Excerpt to read START
Do you understand the price that was paid alone in the war that inspired this holiday?  I'm not even citing you the statistics from the Revolutionary War, War of 1812, Mexican War, Spanish-American War, World War I, World War II, Korean War, Vietnam War, Persian Gulf War, the War on Terror, and any other conflicts (i.e., the Quasi War with France, the Indian wars) that Americans have been involved with.

Maybe America is not the country she started out as.  Maybe we romanticize the way things were in the past.  But the fact still remains that the freedoms we have have been preserved because of the sacrifice millions of men and women have made.  This sacrifice has not just been made by those who enlisted and paid the ultimate price of their lives--their families and friends also felt the pain of that sacrifice.  Although I can't think of anyone I personally know who has died in war, I have had lifelong friends who have been deployed, and I have prayed for their safety because I know how devastated I would be if anything happened to them.  But I'm lucky.  Not everyone my age has been so lucky.  The current war has roots in an attack that took place on my country when I was eleven.  How many other twenty-two year old women, both nowadays and throughout history, have had to hear the terrible news that their brother, their sister, their husband, their father, their boyfriend is now dead?
Excerpt to read END
Recorded data START
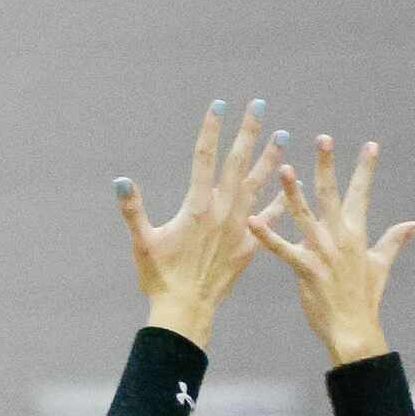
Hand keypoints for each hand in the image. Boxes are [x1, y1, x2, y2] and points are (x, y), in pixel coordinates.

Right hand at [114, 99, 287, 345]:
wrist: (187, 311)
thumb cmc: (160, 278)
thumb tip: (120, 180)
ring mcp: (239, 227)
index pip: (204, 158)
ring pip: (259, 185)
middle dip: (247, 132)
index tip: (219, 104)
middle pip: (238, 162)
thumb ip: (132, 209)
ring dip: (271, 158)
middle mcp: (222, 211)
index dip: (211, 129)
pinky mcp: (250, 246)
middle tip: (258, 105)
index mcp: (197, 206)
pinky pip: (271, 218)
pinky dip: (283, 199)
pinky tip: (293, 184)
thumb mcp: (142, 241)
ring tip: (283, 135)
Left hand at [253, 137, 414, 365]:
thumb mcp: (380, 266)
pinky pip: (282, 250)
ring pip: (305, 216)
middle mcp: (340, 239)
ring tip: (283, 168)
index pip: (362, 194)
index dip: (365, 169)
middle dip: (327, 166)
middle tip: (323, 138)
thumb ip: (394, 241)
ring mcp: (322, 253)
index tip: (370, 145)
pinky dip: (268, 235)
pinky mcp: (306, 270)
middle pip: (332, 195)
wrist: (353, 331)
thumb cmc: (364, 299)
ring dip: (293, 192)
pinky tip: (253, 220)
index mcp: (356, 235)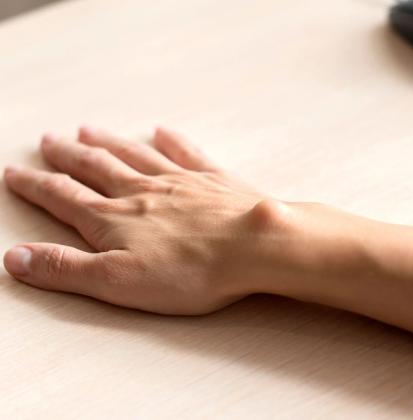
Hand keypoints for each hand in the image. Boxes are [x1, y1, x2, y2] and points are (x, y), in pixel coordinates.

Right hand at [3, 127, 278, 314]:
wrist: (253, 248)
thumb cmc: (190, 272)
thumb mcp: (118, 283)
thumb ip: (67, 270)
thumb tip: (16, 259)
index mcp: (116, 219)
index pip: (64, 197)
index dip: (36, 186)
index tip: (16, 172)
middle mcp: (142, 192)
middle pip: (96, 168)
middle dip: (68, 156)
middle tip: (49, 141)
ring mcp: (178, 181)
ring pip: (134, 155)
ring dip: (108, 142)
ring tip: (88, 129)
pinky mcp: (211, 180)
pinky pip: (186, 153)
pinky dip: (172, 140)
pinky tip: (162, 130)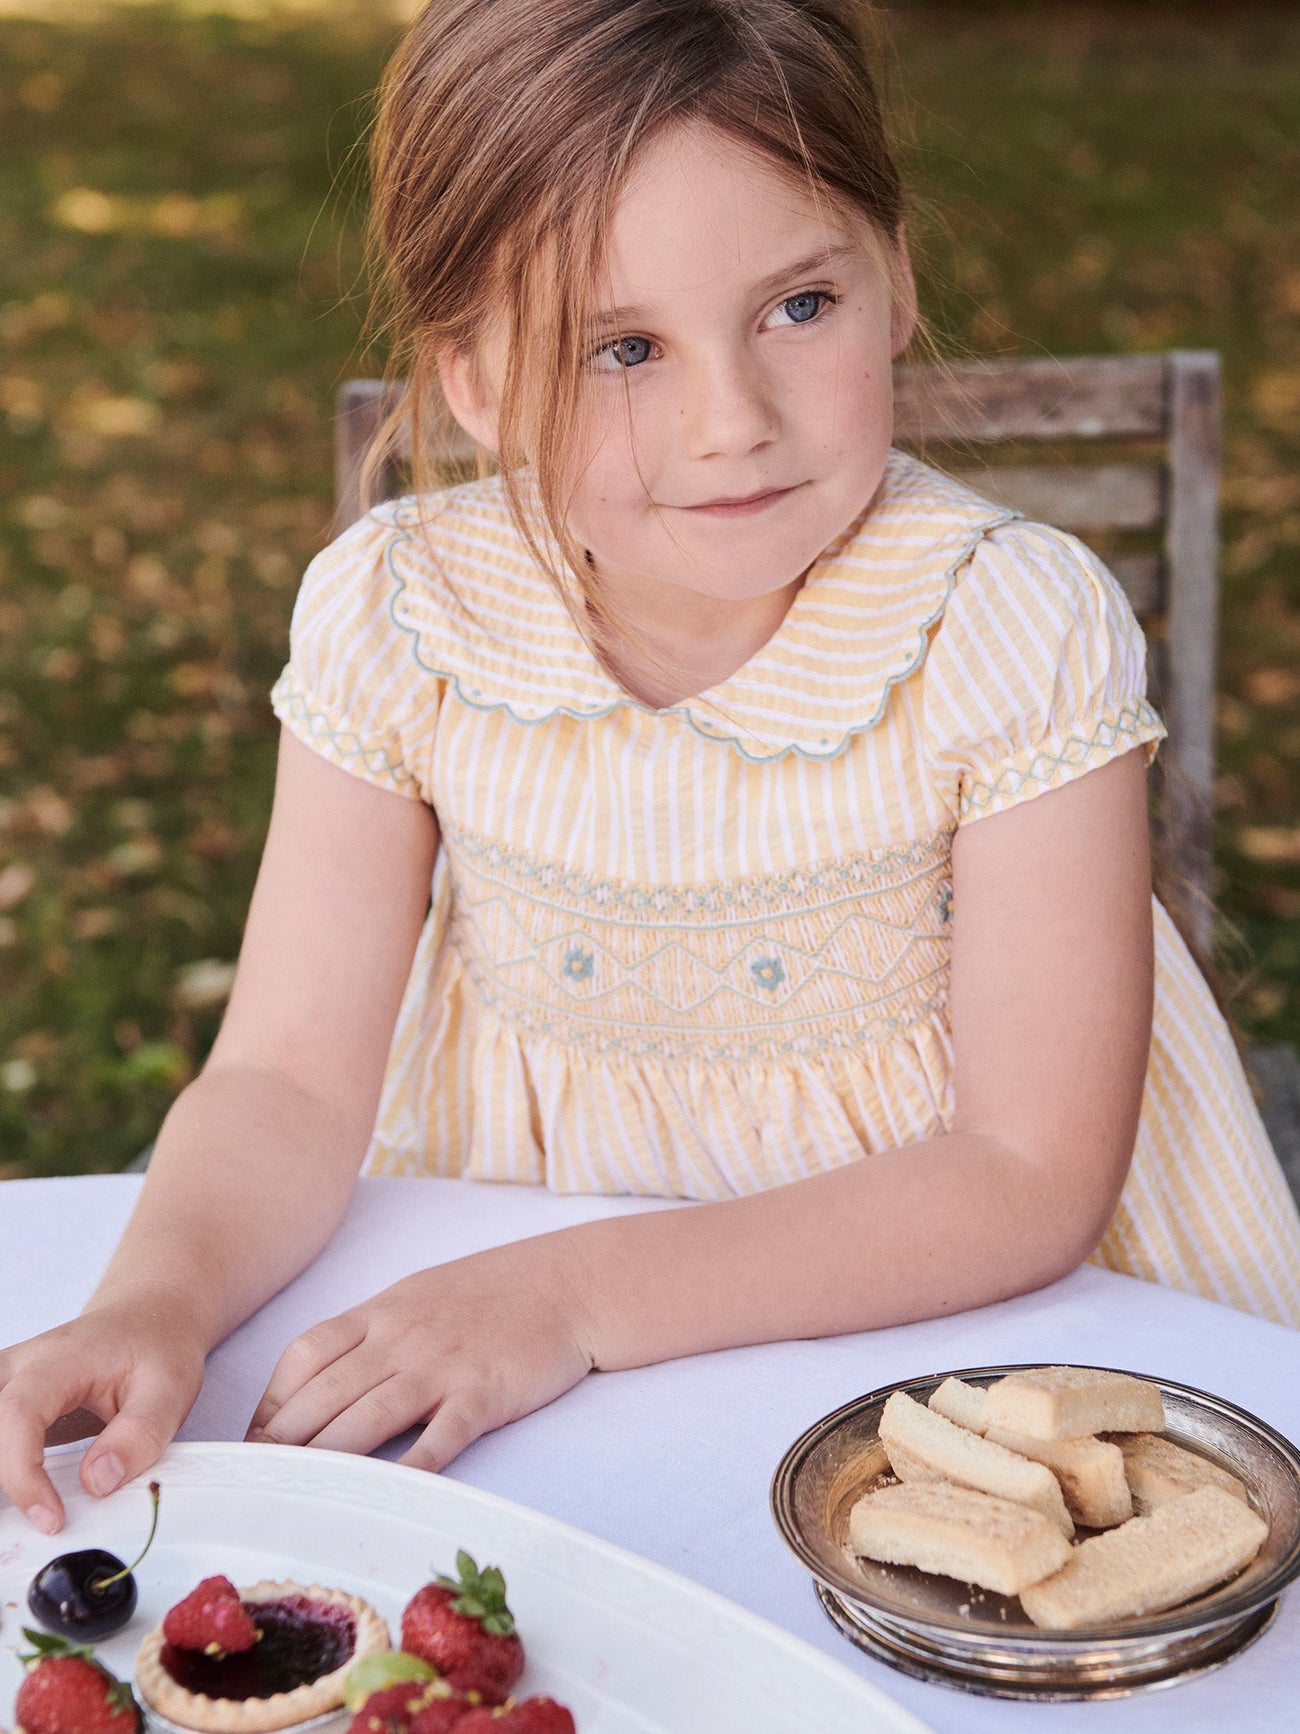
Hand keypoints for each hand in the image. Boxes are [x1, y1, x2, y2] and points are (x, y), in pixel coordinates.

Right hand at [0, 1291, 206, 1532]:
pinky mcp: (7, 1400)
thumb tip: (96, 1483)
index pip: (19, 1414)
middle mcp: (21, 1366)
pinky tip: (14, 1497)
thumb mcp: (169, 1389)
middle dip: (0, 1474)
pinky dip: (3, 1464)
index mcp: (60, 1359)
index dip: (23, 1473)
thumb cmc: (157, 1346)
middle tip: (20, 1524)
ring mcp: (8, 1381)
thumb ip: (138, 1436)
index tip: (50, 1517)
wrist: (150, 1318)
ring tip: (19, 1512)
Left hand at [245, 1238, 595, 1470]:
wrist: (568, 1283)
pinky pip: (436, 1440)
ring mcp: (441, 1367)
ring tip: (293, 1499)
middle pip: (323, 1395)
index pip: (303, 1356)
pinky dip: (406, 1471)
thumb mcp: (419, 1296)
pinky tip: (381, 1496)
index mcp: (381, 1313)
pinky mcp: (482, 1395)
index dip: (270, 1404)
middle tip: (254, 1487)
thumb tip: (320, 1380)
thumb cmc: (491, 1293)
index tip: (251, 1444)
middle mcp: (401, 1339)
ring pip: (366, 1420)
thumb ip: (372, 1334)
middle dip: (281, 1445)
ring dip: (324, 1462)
Recorded data END
Recorded data START
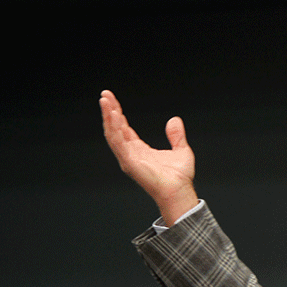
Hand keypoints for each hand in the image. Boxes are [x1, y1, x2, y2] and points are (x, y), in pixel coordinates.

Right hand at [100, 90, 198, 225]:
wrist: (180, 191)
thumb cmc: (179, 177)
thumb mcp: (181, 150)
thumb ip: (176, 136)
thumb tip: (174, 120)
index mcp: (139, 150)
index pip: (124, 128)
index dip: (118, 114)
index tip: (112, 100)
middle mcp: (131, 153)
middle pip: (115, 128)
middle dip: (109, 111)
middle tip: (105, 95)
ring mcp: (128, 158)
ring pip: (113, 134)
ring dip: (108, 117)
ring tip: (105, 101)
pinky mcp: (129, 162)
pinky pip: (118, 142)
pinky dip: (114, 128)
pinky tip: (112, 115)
Recorded data END
_Exercise set_:
A - Decide whether each statement below agrees with the excerpt on wartime sacrifice. Answer yes or no for each and quote the words from the excerpt that settle it.
(i) The writer personally knows someone who died in war.
(ii) The writer was eleven when the attack behind the current war took place.
(iii) The writer gives statistics from the Revolutionary War.
B - Continue the excerpt on wartime sacrifice from its final sentence.

_Answers to this exercise_:
A -
(i) No: "Although I can't think of anyone I personally know who has died in war"
(ii) Yes: "The current war has roots in an attack that took place on my country when I was eleven."
(iii) No: "I'm not even citing you the statistics from the Revolutionary War"

B -
I have been interested in history since I was seven, and my first fascination was with World War II.  Now my main fascination is the Civil War.  Not a generation of Americans has not felt the horrors of war to some extent.  We have either romanticized or demonized it.  But at the end of the day, no matter how good a cause was fought for, no matter who won or lost, no matter how the war was perceived by the public, every war has required its participants to sacrifice.

And the ultimate sacrifice is what we honor on this Memorial Day.




Sources

The Civil War. Dir. Ken Burns. PBS. 1990. DVD-ROM. 
"Civil War Casualties." Civil War Trust. N.p., 2013. Web. 26 May 2013.
"Memorial Day History." Memorial Day. N.p., 4 Apr. 2009. Web. 26 May 2013.